== Information given
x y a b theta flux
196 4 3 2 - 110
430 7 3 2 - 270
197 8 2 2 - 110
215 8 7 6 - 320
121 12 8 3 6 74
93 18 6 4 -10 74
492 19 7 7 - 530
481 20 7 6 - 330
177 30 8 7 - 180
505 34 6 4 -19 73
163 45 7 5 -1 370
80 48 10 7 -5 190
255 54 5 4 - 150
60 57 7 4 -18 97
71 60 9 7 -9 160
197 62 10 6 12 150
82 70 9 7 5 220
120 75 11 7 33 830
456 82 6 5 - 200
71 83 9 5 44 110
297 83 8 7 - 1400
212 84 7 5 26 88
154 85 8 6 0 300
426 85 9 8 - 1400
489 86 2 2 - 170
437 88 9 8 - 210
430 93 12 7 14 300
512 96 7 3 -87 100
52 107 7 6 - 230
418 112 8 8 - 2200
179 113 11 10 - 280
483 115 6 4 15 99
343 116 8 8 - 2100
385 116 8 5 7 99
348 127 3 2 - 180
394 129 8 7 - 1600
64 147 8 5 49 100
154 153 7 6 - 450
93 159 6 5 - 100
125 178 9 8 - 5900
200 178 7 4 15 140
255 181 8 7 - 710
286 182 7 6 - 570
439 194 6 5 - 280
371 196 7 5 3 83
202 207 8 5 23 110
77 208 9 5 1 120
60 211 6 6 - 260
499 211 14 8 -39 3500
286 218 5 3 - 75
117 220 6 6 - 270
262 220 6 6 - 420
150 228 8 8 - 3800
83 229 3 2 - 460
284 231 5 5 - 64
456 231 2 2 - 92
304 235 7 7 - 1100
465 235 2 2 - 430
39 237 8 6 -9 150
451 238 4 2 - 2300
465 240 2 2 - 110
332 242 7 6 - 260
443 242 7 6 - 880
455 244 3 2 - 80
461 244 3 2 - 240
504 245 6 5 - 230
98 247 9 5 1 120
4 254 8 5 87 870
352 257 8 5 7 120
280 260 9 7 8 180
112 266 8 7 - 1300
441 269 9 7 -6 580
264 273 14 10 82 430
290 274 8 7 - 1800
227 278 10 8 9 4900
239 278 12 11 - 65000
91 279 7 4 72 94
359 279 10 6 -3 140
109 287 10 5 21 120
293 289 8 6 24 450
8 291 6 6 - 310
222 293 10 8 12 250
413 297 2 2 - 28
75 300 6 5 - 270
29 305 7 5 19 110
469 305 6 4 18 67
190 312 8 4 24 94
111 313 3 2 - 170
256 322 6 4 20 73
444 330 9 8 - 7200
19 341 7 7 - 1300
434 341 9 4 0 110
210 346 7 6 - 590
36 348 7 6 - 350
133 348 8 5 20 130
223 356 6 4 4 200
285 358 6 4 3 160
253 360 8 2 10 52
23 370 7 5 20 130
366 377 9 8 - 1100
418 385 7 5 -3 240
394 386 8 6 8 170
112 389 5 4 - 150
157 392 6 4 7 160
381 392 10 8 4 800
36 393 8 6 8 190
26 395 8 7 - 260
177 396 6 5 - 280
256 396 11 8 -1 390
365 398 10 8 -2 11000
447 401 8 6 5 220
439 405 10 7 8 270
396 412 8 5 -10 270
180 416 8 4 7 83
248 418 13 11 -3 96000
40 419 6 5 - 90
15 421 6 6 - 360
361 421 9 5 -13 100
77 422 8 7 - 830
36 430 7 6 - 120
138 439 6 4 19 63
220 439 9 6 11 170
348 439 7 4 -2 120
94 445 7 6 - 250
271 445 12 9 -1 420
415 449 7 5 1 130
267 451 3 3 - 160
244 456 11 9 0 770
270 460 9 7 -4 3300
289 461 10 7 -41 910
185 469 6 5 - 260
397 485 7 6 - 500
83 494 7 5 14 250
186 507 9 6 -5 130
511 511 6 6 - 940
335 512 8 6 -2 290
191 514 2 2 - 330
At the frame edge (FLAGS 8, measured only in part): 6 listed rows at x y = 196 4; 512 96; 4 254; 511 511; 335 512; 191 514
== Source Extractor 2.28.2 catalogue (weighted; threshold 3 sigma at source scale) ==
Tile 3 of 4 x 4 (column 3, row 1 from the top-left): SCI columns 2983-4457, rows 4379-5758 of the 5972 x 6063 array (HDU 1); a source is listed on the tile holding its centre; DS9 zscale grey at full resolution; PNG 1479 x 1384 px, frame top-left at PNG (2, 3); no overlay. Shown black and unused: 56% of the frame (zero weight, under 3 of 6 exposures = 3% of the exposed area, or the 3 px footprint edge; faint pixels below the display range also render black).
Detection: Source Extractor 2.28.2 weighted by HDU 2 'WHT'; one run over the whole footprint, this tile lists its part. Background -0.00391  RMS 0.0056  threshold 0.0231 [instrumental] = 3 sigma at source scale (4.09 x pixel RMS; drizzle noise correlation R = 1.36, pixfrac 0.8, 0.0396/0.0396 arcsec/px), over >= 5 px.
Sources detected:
====
Set task
Reproduce the data above line for line, keeping every character unchanged.

Complete answer
x y a b theta flux
196 4 3 2 - 110
430 7 3 2 - 270
197 8 2 2 - 110
215 8 7 6 - 320
121 12 8 3 6 74
93 18 6 4 -10 74
492 19 7 7 - 530
481 20 7 6 - 330
177 30 8 7 - 180
505 34 6 4 -19 73
163 45 7 5 -1 370
80 48 10 7 -5 190
255 54 5 4 - 150
60 57 7 4 -18 97
71 60 9 7 -9 160
197 62 10 6 12 150
82 70 9 7 5 220
120 75 11 7 33 830
456 82 6 5 - 200
71 83 9 5 44 110
297 83 8 7 - 1400
212 84 7 5 26 88
154 85 8 6 0 300
426 85 9 8 - 1400
489 86 2 2 - 170
437 88 9 8 - 210
430 93 12 7 14 300
512 96 7 3 -87 100
52 107 7 6 - 230
418 112 8 8 - 2200
179 113 11 10 - 280
483 115 6 4 15 99
343 116 8 8 - 2100
385 116 8 5 7 99
348 127 3 2 - 180
394 129 8 7 - 1600
64 147 8 5 49 100
154 153 7 6 - 450
93 159 6 5 - 100
125 178 9 8 - 5900
200 178 7 4 15 140
255 181 8 7 - 710
286 182 7 6 - 570
439 194 6 5 - 280
371 196 7 5 3 83
202 207 8 5 23 110
77 208 9 5 1 120
60 211 6 6 - 260
499 211 14 8 -39 3500
286 218 5 3 - 75
117 220 6 6 - 270
262 220 6 6 - 420
150 228 8 8 - 3800
83 229 3 2 - 460
284 231 5 5 - 64
456 231 2 2 - 92
304 235 7 7 - 1100
465 235 2 2 - 430
39 237 8 6 -9 150
451 238 4 2 - 2300
465 240 2 2 - 110
332 242 7 6 - 260
443 242 7 6 - 880
455 244 3 2 - 80
461 244 3 2 - 240
504 245 6 5 - 230
98 247 9 5 1 120
4 254 8 5 87 870
352 257 8 5 7 120
280 260 9 7 8 180
112 266 8 7 - 1300
441 269 9 7 -6 580
264 273 14 10 82 430
290 274 8 7 - 1800
227 278 10 8 9 4900
239 278 12 11 - 65000
91 279 7 4 72 94
359 279 10 6 -3 140
109 287 10 5 21 120
293 289 8 6 24 450
8 291 6 6 - 310
222 293 10 8 12 250
413 297 2 2 - 28
75 300 6 5 - 270
29 305 7 5 19 110
469 305 6 4 18 67
190 312 8 4 24 94
111 313 3 2 - 170
256 322 6 4 20 73
444 330 9 8 - 7200
19 341 7 7 - 1300
434 341 9 4 0 110
210 346 7 6 - 590
36 348 7 6 - 350
133 348 8 5 20 130
223 356 6 4 4 200
285 358 6 4 3 160
253 360 8 2 10 52
23 370 7 5 20 130
366 377 9 8 - 1100
418 385 7 5 -3 240
394 386 8 6 8 170
112 389 5 4 - 150
157 392 6 4 7 160
381 392 10 8 4 800
36 393 8 6 8 190
26 395 8 7 - 260
177 396 6 5 - 280
256 396 11 8 -1 390
365 398 10 8 -2 11000
447 401 8 6 5 220
439 405 10 7 8 270
396 412 8 5 -10 270
180 416 8 4 7 83
248 418 13 11 -3 96000
40 419 6 5 - 90
15 421 6 6 - 360
361 421 9 5 -13 100
77 422 8 7 - 830
36 430 7 6 - 120
138 439 6 4 19 63
220 439 9 6 11 170
348 439 7 4 -2 120
94 445 7 6 - 250
271 445 12 9 -1 420
415 449 7 5 1 130
267 451 3 3 - 160
244 456 11 9 0 770
270 460 9 7 -4 3300
289 461 10 7 -41 910
185 469 6 5 - 260
397 485 7 6 - 500
83 494 7 5 14 250
186 507 9 6 -5 130
511 511 6 6 - 940
335 512 8 6 -2 290
191 514 2 2 - 330
At the frame edge (FLAGS 8, measured only in part): 6 listed rows at x y = 196 4; 512 96; 4 254; 511 511; 335 512; 191 514
== Source Extractor 2.28.2 catalogue (weighted; threshold 3 sigma at source scale) ==
Tile 3 of 4 x 4 (column 3, row 1 from the top-left): SCI columns 2983-4457, rows 4379-5758 of the 5972 x 6063 array (HDU 1); a source is listed on the tile holding its centre; DS9 zscale grey at full resolution; PNG 1479 x 1384 px, frame top-left at PNG (2, 3); no overlay. Shown black and unused: 56% of the frame (zero weight, under 3 of 6 exposures = 3% of the exposed area, or the 3 px footprint edge; faint pixels below the display range also render black).
Detection: Source Extractor 2.28.2 weighted by HDU 2 'WHT'; one run over the whole footprint, this tile lists its part. Background -0.00391  RMS 0.0056  threshold 0.0231 [instrumental] = 3 sigma at source scale (4.09 x pixel RMS; drizzle noise correlation R = 1.36, pixfrac 0.8, 0.0396/0.0396 arcsec/px), over >= 5 px.
Sources detected:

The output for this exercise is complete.